Belgium, probing how the hormones got into soft drink syrup at small local firms and into Dutch pig feed, said Irish authorities should have informed it drugs waste was sent to a firm suspected of being at the heart of the contamination.Several food scares in recent years have hit Europe, from Britain's mad cow and foot-and-mouth woes to a case of contamination of food with cancer-causing dioxin in Belgium.
The Netherlands, the world's third-largest pork exporting nation, has sealed off 42 farms identified as using the feed laced with the MPA growth hormone, a substance that has raised concern it may cause infertility in people.
But the European Commission urged further action. "The Netherlands has to make sure that they block all farms and feed producers potentially involved in the incident and has to circulate immediately a full list of all these farms and feed producers," it said.
"Ireland and Belgium will continue their investigation," it added after an emergency meeting of EU food safety experts.
Belgian prosecutors are investigating a local firm, Bioland, as the possible source of material that contaminated Dutch pig feed with the hormone, which is banned in the European Union but approved as a growth stimulant elsewhere.
Fears of further contamination were spurred on Tuesday when Belgium's health food safety agency AFSCA said it had found MPA traces in materials Bioland supplied to two soft drink firms.
While the feed contamination occurred more recently, the last shipments of these soft drinks syrups were in May 2001 and the agency believed people had already consumed the drinks.
Piet Vanthemsche, the head of the AFSCA, told a news conference the syrup was also supplied to one German and one Dutch food company in the same period.
BELGIUM TAKES IRELAND TO TASK
Belgian Health Minister Magda Aelvoet told parliament Bioland imported waste from an Irish drugs company, but said proper notification procedures had not been followed.
"For such materials there exists a pre-notification procedure from member state to member state," she said.
Vanthemsche said the European Commission also confirmed this week Belgium should have been notified of the shipment.
Irish environmental protection agency officials could not be reached for comment late this week.
Unlisted Bioland went bankrupt in early May and was not registered with AFSCA. Bioland's telephone has been disconnected and company executives could not be reached for comment.
Belgium said Bioland had only been cleared to process sugar waste that was destined for the food industry and not any waste related to pharmaceuticals.
A local public prosecutor told Reuters one of the two owners of Bioland had been arrested on Tuesday on charges of breaching hormone laws.

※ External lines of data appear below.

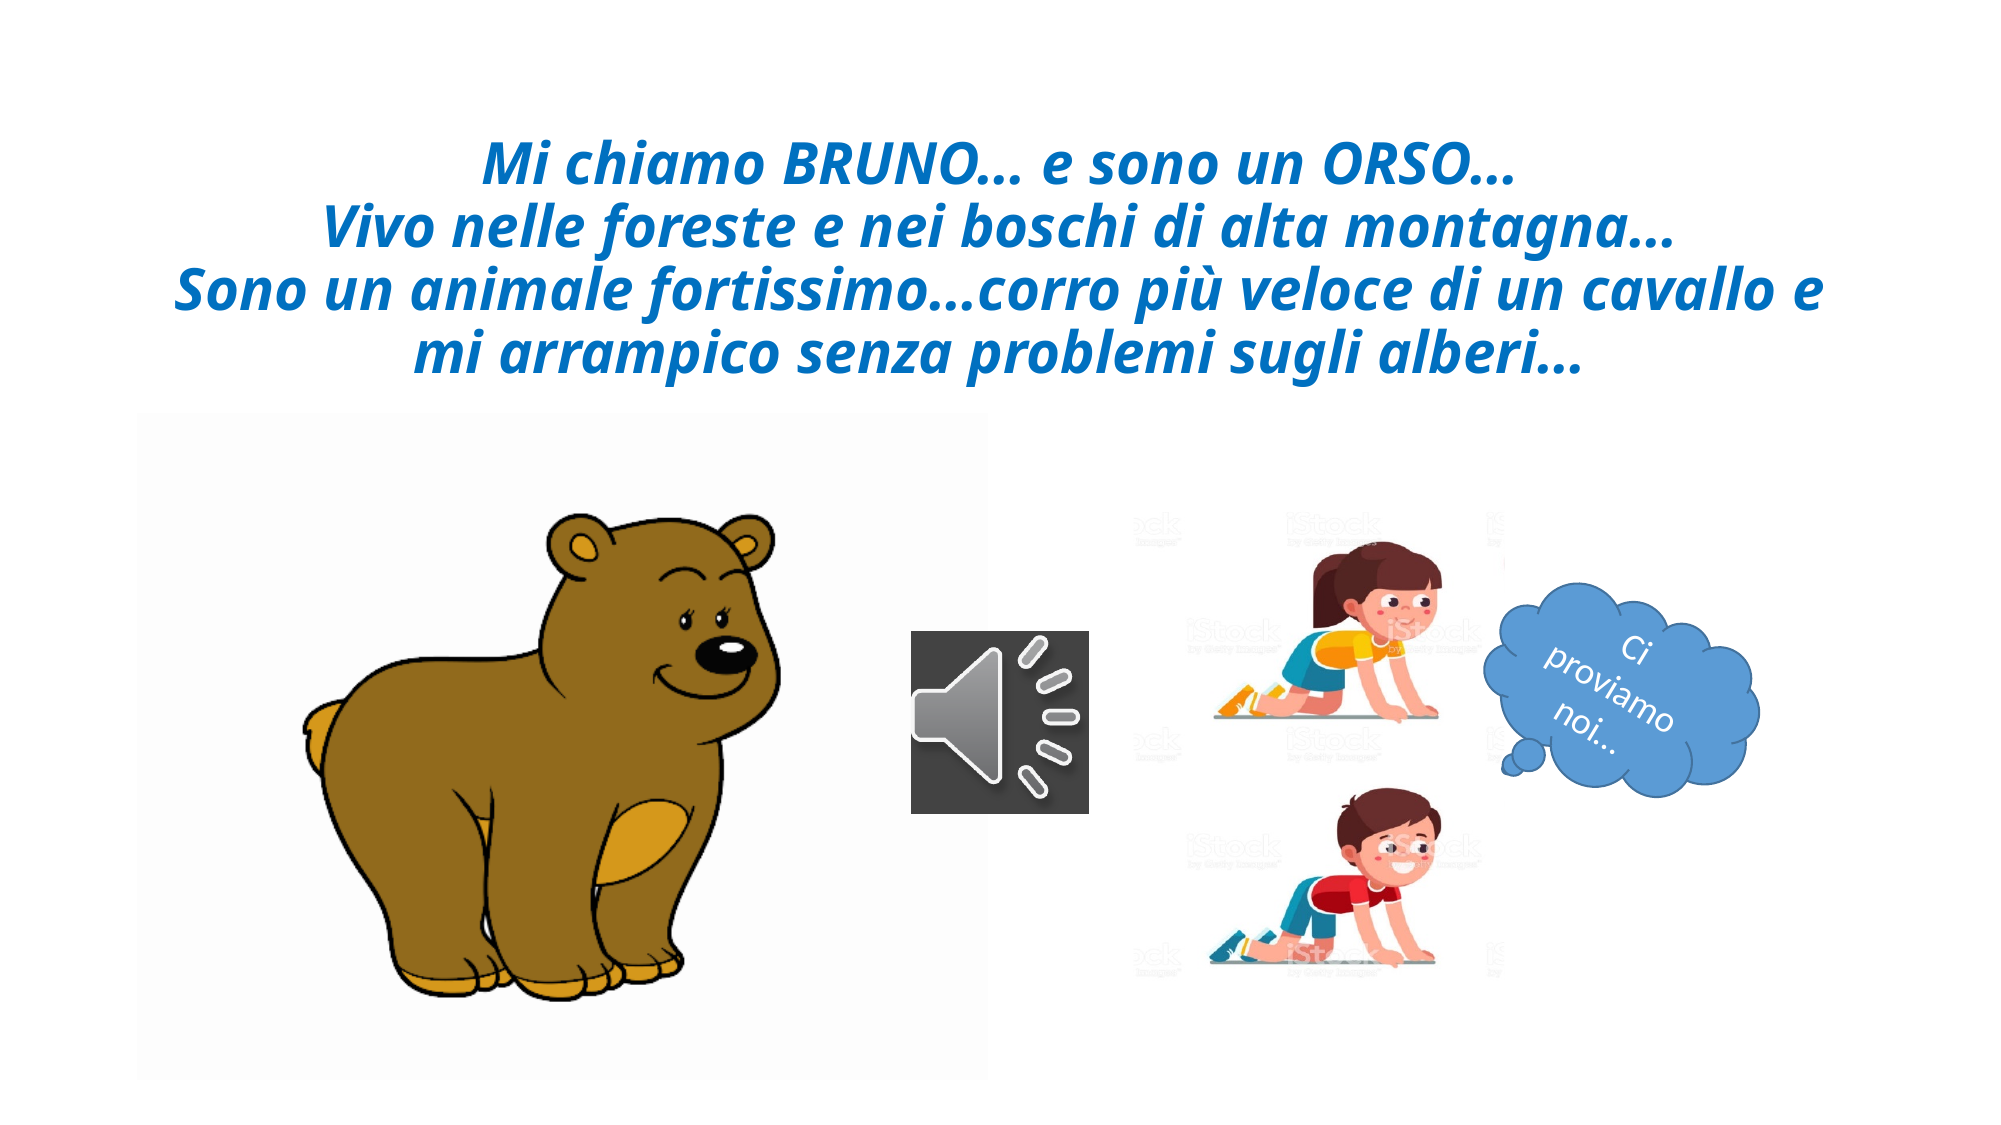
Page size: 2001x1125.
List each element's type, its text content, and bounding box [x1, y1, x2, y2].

picture [909, 630, 1090, 815]
title Mi chiamo BRUNO… e sono un ORSO… Vivo nelle foreste e nei boschi di alta montagna… Sono un animale fortissimo…corro più veloce di un cavallo e mi arrampico senza problemi sugli alberi… [137, 59, 1863, 461]
text_box Ci proviamo noi… [1505, 582, 1761, 799]
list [137, 413, 988, 1080]
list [1133, 478, 1505, 1014]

The second owner was being traced.
EU ON ALERT
MPA, or Medroxyprogesterone-acetate, is banned in the European Union as scientists believe it might cause infertility in people. All products that contain it must be destroyed.
It is approved as a growth stimulant in the United States, Australia and New Zealand. It is still used by people in birth control pills and also in hormone replacement therapy for women going through menopause.
The European Commission said EU states should check if domestic firms had been clients of Bioland and see if pharmaceutical waste was being disposed of correctly.
The Dutch farm ministry has raised the number of farms using hormone-laced feed at 42, from three in late June when it first announced some farms had used contaminated feed.
Compound feed potentially contaminated with MPA had been sent from the Netherlands back to Belgium and Germany, while Dutch pigs fed with this feed were exported to Belgium, Germany, Italy and Spain, the European Commission has said.
The Bioland feed deliveries dated from nine months ago, AFSCA said.